Lawrence A. Siegel, clinical sexologist and certified sexuality educator, tells me that "when someone is feeling depressed, regardless of where on the continuum [of depression] they may be, sexual desire and arousal are usually casualties for both men and women," but that the condition is diagnosed much more often in women.
So, how do you know if SAD is the culprit for a less-than-satisfactory sex life? Are there any signs to look out for? Dr. Rachel Needle, a licensed psychologist, certified sex therapist, and the co-director of Modern Sex Therapy Institutes, explains that when someone is "experiencing depression, they may be less interested in things they previously enjoyed, feel less motivated, and have lower sexual desire." It sounds like if you have SAD and aren't thinking about getting laid, the two may likely be connected. Sidorsky adds that "some women develop difficulties with orgasm as a result of lowered libido." Basically, if you're not feeling like yourself, don't be surprised if most aspects of your life are impacted, including your motivation to get it on.
If it makes you feel any better, seasonal affective disorder is apparently super common. Laura Lohr, a sex therapist and licensed clinical social worker associate, says that psychotherapists are often busier this time of year due to a spike in SAD. For people with the condition, "sex might be the last thing on their mind because they are consumed with sadness." This is totally understandable when you think about it. Lohr adds, "When you’re sad or feeling depressed, if you have tears rolling down your cheeks, are you thinking about sexy time with your partner? Probably not!"
Well, is there any hope for people with SAD who don't want it to have an impact on their sex life? First of all, if you need to go talk to a pro about what's been going on, there's no shame in the game. Sidorsky tells Elite Daily that a lot of people "seek medication and therapy to help [them] get through the winter" or any difficult time, for that matter.
But there are a few things you could try on your own, too, like exercising, eating healthier, or getting a "happy lamp" (an indoor light that mimics the sun) "which is very helpful in treating SAD," says Sidorsky. Lohr adds that "talking to your partner for 20 minutes a day can also be very beneficial." Of course, SAD is no one's fault.

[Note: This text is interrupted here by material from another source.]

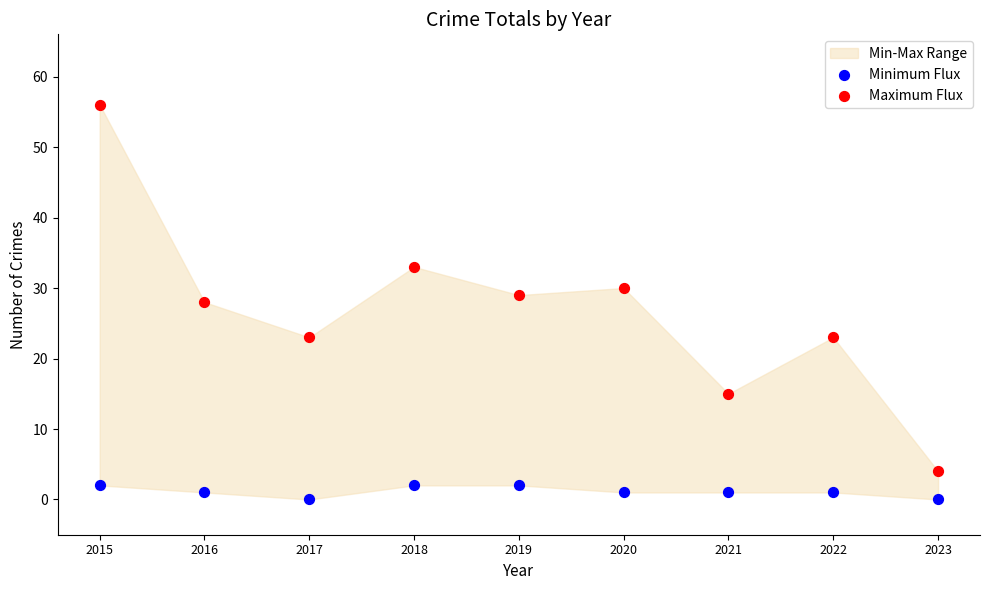

Which series has the widest spread of Y values?

Maximum Flux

Winter can have a strange impact on the chemicals in your brain, and sometimes, talking to your bae about how you've been feeling can help the situation.
If gray skies and cold temps have you down this winter, you're not alone in feeling this way, and there's definitely hope. Just remember that seasonal affective disorder won't last forever — spring will have you sprung again before you know it.
If you or someone you love is battling with a mental health condition, remember that help is always available. The National Suicide Prevention Lifeline provides free and confidential assistance around the clock. You can reach them at 1-800-273-8255.